____ STUDY MATERIAL

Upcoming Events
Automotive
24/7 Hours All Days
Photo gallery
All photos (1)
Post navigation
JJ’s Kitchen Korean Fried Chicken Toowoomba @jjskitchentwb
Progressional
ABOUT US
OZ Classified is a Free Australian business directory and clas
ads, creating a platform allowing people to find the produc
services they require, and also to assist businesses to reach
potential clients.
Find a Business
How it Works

________

The answer consists only of the lines from the one containing "Photo gallery" to the end of the records, each written out exactly.

Photo gallery
All photos (1)
Post navigation
JJ’s Kitchen Korean Fried Chicken Toowoomba @jjskitchentwb
Progressional
ABOUT US
OZ Classified is a Free Australian business directory and clas
ads, creating a platform allowing people to find the produc
services they require, and also to assist businesses to reach
potential clients.
Find a Business
How it Works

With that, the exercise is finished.